Kiran Musunuru Outlines Groundbreaking Gene Therapy Advances at ESGCT

SEVILLE – The annual conference of the European Society of Gene & Cell Therapy (ESGCT) kicked off this week in the capital of Andalusia, showcasing significant advancements in the field of gene therapy. A highlight of the opening plenary session was an update from Kiran Musunuru, MD, PhD, from the Perelman School of Medicine at the University of Pennsylvania, regarding the remarkable case of infant KJ Muldoon, known as “Baby KJ,” who received groundbreaking treatment for a rare genetic disorder.

Musunuru presented a roadmap for future developments in N-of-1 gene editing therapies, drawing upon insights gained from KJ’s diagnosis and treatment over the past year. He emphasized the urgent need for innovative therapies, particularly for patients with rare diseases, stating, “We’d have to personalize the therapies to a degree that had never been done before.”

In 2014, Musunuru’s lab pioneered the therapeutic suppression of the PCSK9 gene using CRISPR-Cas9 technology, a breakthrough that has since been commercially developed by Verve Therapeutics, a company he co-founded. The potential of this technology continues to evolve, reflected in the increasing support for tailored treatments for patients with unique genetic mutations.

Addressing Critical Health Challenges

KJ was born with a severe deficiency of the liver enzyme CPS1, resulting in ammonia levels that were approximately 30 times higher than normal. This condition significantly increases the risk of brain injury and infant mortality. Musunuru described KJ’s situation as “the most severe form of the most severe disorder” within the urea cycle category. Initially, KJ was admitted to the Children’s Hospital of Philadelphia (CHOP) not for treatment but to await a liver transplant.

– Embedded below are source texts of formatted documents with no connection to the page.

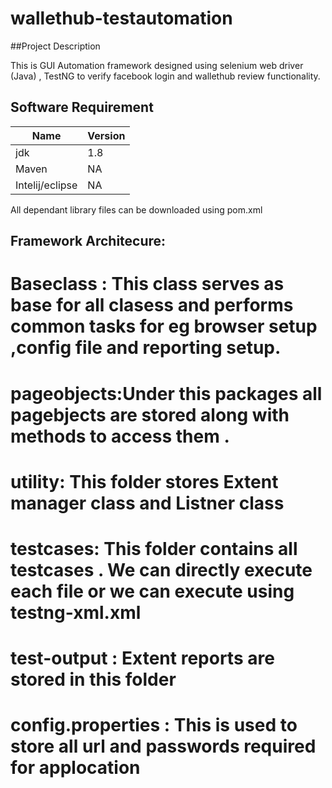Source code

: # wallethub-testautomation

##Project Description

This is GUI Automation framework designed using selenium web driver (Java) , TestNG to verify facebook login and wallethub review functionality.


## Software Requirement

|  Name         |  Version      |
|-------------- |---------------|
|jdk            | 1.8           |
|Maven          | NA            |
|Intelij/eclipse| NA            |


All dependant library files can be downloaded using pom.xml

## Framework Architecure:
# Baseclass : This class serves as base for all clasess and performs common tasks for eg browser setup ,config file and reporting setup.
# pageobjects:Under this packages all pagebjects are stored along with methods to access them .
# utility: This folder stores Extent manager class and Listner class
# testcases: This folder contains all testcases . We can directly execute each file or we can execute using testng-xml.xml
# test-output : Extent reports are stored in this folder
# config.properties : This is used to store all url and passwords required for applocation
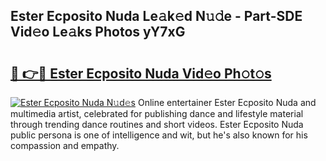 ## Ester Ecposito Nuda Le𝚊k𝚎d N𝚞𝚍e - Part-SDE Vid𝚎o Le𝚊ks Photos yY7xG

# <h2><a href="http://fbdjhvs.evod.top/?m=Ester+Ecposito+Nuda">🔗 👉🔴 Ester Ecposito Nuda Vid𝚎o Ph𝚘t𝚘s</a></h2>

[![Ester Ecposito Nuda N𝚞d𝚎s](https://i.imgur.com/8V9OHl7.gif)](http://fbdjhvs.evod.top/?m=Ester+Ecposito+Nuda)
Online entertainer Ester Ecposito Nuda and multimedia artist, celebrated for publishing dance and lifestyle material through trending dance routines and short videos. Ester Ecposito Nuda public persona is one of intelligence and wit, but he's also known for his compassion and empathy.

In collaboration with Rebecca Ahrens-Niklas, MD, PhD, Musunuru’s team worked swiftly to develop a bespoke treatment plan. They identified KJ’s specific CPS1 mutations and employed lentivirus-transduced cell lines to evaluate various gene editing constructs. “It was all about speed; we couldn’t let perfect be the enemy of the good,” Musunuru remarked.

Within weeks, the team pinpointed an effective guide RNA and collaborated with experts, including Ben Kleinstiver, PhD, from Mass General Hospital, to enhance the editing efficiency of their approach. Their public-private partnership included resources from organizations such as Aldevron, IDT, and The Jackson Laboratory, demonstrating a collective commitment to addressing this urgent health crisis.

Regulatory Milestones and Positive Outcomes

Four months after KJ’s birth, Musunuru’s team engaged in a pre-IND (investigational new drug) meeting with the U.S. Food and Drug Administration (FDA), which expressed strong support for the initiative. Toxicology and dosing studies were completed promptly, and clinical production of necessary reagents was finalized shortly after the six-month mark.

In a significant achievement, KJ received his first dose of a custom lipid nanoparticle-based gene editor at the age of seven months. The treatment protocol included two additional doses, administered 22 and 62 days later. Remarkably, KJ experienced only mild side effects, and subsequent tests indicated noticeable improvements in his health, as he grew from the 9th percentile to the 40th percentile in growth metrics.

Musunuru underscored the importance of caution in communicating treatment outcomes, stating, “I avoid using the word cure. We have a responsibility not to exaggerate and give undue hope to the families.” Although KJ’s condition is now more manageable, he continues to require careful monitoring.

The case of Baby KJ serves as a powerful illustration of the potential for personalized gene therapy to transform clinical care. Musunuru and his colleagues are now devising a master protocol for a clinical trial that would include patients with various urea cycle disorders. This initiative aims to transition from N-of-1 studies to more extensive platform trials, potentially paving the way for broader applications of gene editing therapies.

As Musunuru concluded his presentation, he expressed gratitude to KJ’s parents and shared a touching “before and after” photograph of the young patient, capturing the remarkable journey from his initial admission to CHOP to his current improved state. The ongoing developments in gene therapy, as presented at ESGCT 2025, signal a promising future for patients with rare genetic disorders.